## Your objective
Keep the wording of every entry intact in your copy, and omit the pictures.

## Records for this task
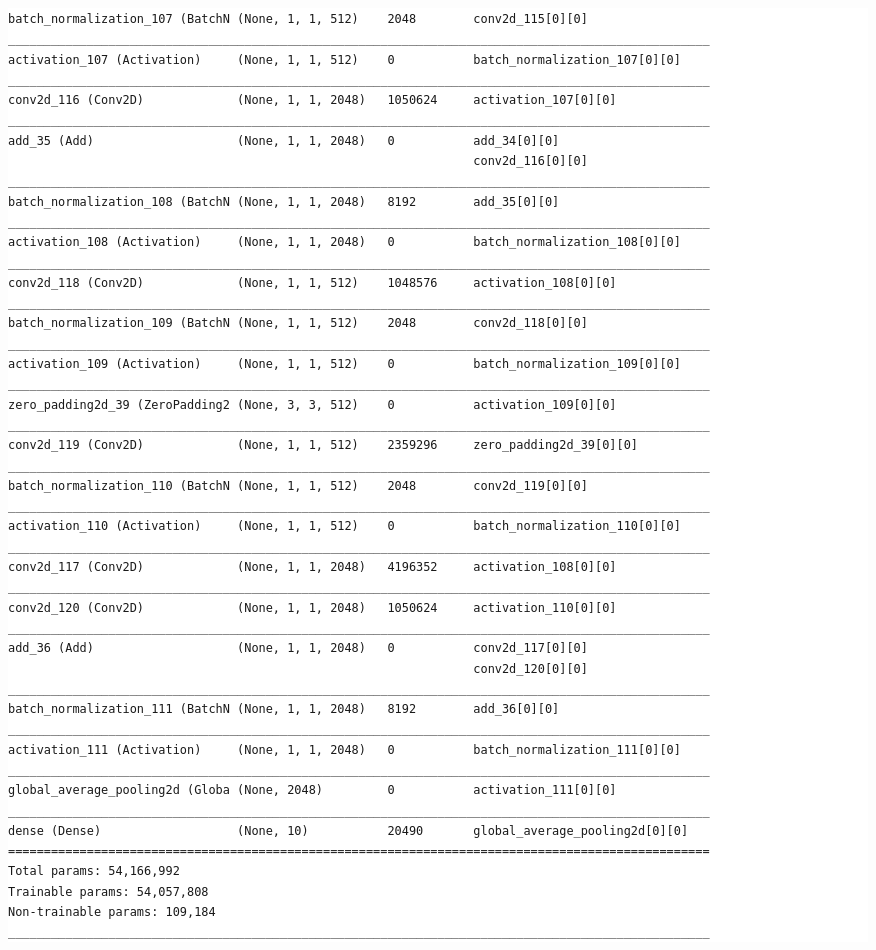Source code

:     batch_normalization_107 (BatchN (None, 1, 1, 512)    2048        conv2d_115[0][0]                 
    __________________________________________________________________________________________________
    activation_107 (Activation)     (None, 1, 1, 512)    0           batch_normalization_107[0][0]    
    __________________________________________________________________________________________________
    conv2d_116 (Conv2D)             (None, 1, 1, 2048)   1050624     activation_107[0][0]             
    __________________________________________________________________________________________________
    add_35 (Add)                    (None, 1, 1, 2048)   0           add_34[0][0]                     
                                                                     conv2d_116[0][0]                 
    __________________________________________________________________________________________________
    batch_normalization_108 (BatchN (None, 1, 1, 2048)   8192        add_35[0][0]                     
    __________________________________________________________________________________________________
    activation_108 (Activation)     (None, 1, 1, 2048)   0           batch_normalization_108[0][0]    
    __________________________________________________________________________________________________
    conv2d_118 (Conv2D)             (None, 1, 1, 512)    1048576     activation_108[0][0]             
    __________________________________________________________________________________________________
    batch_normalization_109 (BatchN (None, 1, 1, 512)    2048        conv2d_118[0][0]                 
    __________________________________________________________________________________________________
    activation_109 (Activation)     (None, 1, 1, 512)    0           batch_normalization_109[0][0]    
    __________________________________________________________________________________________________
    zero_padding2d_39 (ZeroPadding2 (None, 3, 3, 512)    0           activation_109[0][0]             
    __________________________________________________________________________________________________
    conv2d_119 (Conv2D)             (None, 1, 1, 512)    2359296     zero_padding2d_39[0][0]          
    __________________________________________________________________________________________________
    batch_normalization_110 (BatchN (None, 1, 1, 512)    2048        conv2d_119[0][0]                 
    __________________________________________________________________________________________________
    activation_110 (Activation)     (None, 1, 1, 512)    0           batch_normalization_110[0][0]    
    __________________________________________________________________________________________________
    conv2d_117 (Conv2D)             (None, 1, 1, 2048)   4196352     activation_108[0][0]             
    __________________________________________________________________________________________________
    conv2d_120 (Conv2D)             (None, 1, 1, 2048)   1050624     activation_110[0][0]             
    __________________________________________________________________________________________________
    add_36 (Add)                    (None, 1, 1, 2048)   0           conv2d_117[0][0]                 
                                                                     conv2d_120[0][0]                 
    __________________________________________________________________________________________________
    batch_normalization_111 (BatchN (None, 1, 1, 2048)   8192        add_36[0][0]                     
    __________________________________________________________________________________________________
    activation_111 (Activation)     (None, 1, 1, 2048)   0           batch_normalization_111[0][0]    
    __________________________________________________________________________________________________
    global_average_pooling2d (Globa (None, 2048)         0           activation_111[0][0]             
    __________________________________________________________________________________________________
    dense (Dense)                   (None, 10)           20490       global_average_pooling2d[0][0]   
    ==================================================================================================
    Total params: 54,166,992
    Trainable params: 54,057,808
    Non-trainable params: 109,184
    __________________________________________________________________________________________________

## Solution to this task
Source code

:     batch_normalization_107 (BatchN (None, 1, 1, 512)    2048        conv2d_115[0][0]                 
    __________________________________________________________________________________________________
    activation_107 (Activation)     (None, 1, 1, 512)    0           batch_normalization_107[0][0]    
    __________________________________________________________________________________________________
    conv2d_116 (Conv2D)             (None, 1, 1, 2048)   1050624     activation_107[0][0]             
    __________________________________________________________________________________________________
    add_35 (Add)                    (None, 1, 1, 2048)   0           add_34[0][0]                     
                                                                     conv2d_116[0][0]                 
    __________________________________________________________________________________________________
    batch_normalization_108 (BatchN (None, 1, 1, 2048)   8192        add_35[0][0]                     
    __________________________________________________________________________________________________
    activation_108 (Activation)     (None, 1, 1, 2048)   0           batch_normalization_108[0][0]    
    __________________________________________________________________________________________________
    conv2d_118 (Conv2D)             (None, 1, 1, 512)    1048576     activation_108[0][0]             
    __________________________________________________________________________________________________
    batch_normalization_109 (BatchN (None, 1, 1, 512)    2048        conv2d_118[0][0]                 
    __________________________________________________________________________________________________
    activation_109 (Activation)     (None, 1, 1, 512)    0           batch_normalization_109[0][0]    
    __________________________________________________________________________________________________
    zero_padding2d_39 (ZeroPadding2 (None, 3, 3, 512)    0           activation_109[0][0]             
    __________________________________________________________________________________________________
    conv2d_119 (Conv2D)             (None, 1, 1, 512)    2359296     zero_padding2d_39[0][0]          
    __________________________________________________________________________________________________
    batch_normalization_110 (BatchN (None, 1, 1, 512)    2048        conv2d_119[0][0]                 
    __________________________________________________________________________________________________
    activation_110 (Activation)     (None, 1, 1, 512)    0           batch_normalization_110[0][0]    
    __________________________________________________________________________________________________
    conv2d_117 (Conv2D)             (None, 1, 1, 2048)   4196352     activation_108[0][0]             
    __________________________________________________________________________________________________
    conv2d_120 (Conv2D)             (None, 1, 1, 2048)   1050624     activation_110[0][0]             
    __________________________________________________________________________________________________
    add_36 (Add)                    (None, 1, 1, 2048)   0           conv2d_117[0][0]                 
                                                                     conv2d_120[0][0]                 
    __________________________________________________________________________________________________
    batch_normalization_111 (BatchN (None, 1, 1, 2048)   8192        add_36[0][0]                     
    __________________________________________________________________________________________________
    activation_111 (Activation)     (None, 1, 1, 2048)   0           batch_normalization_111[0][0]    
    __________________________________________________________________________________________________
    global_average_pooling2d (Globa (None, 2048)         0           activation_111[0][0]             
    __________________________________________________________________________________________________
    dense (Dense)                   (None, 10)           20490       global_average_pooling2d[0][0]   
    ==================================================================================================
    Total params: 54,166,992
    Trainable params: 54,057,808
    Non-trainable params: 109,184
    __________________________________________________________________________________________________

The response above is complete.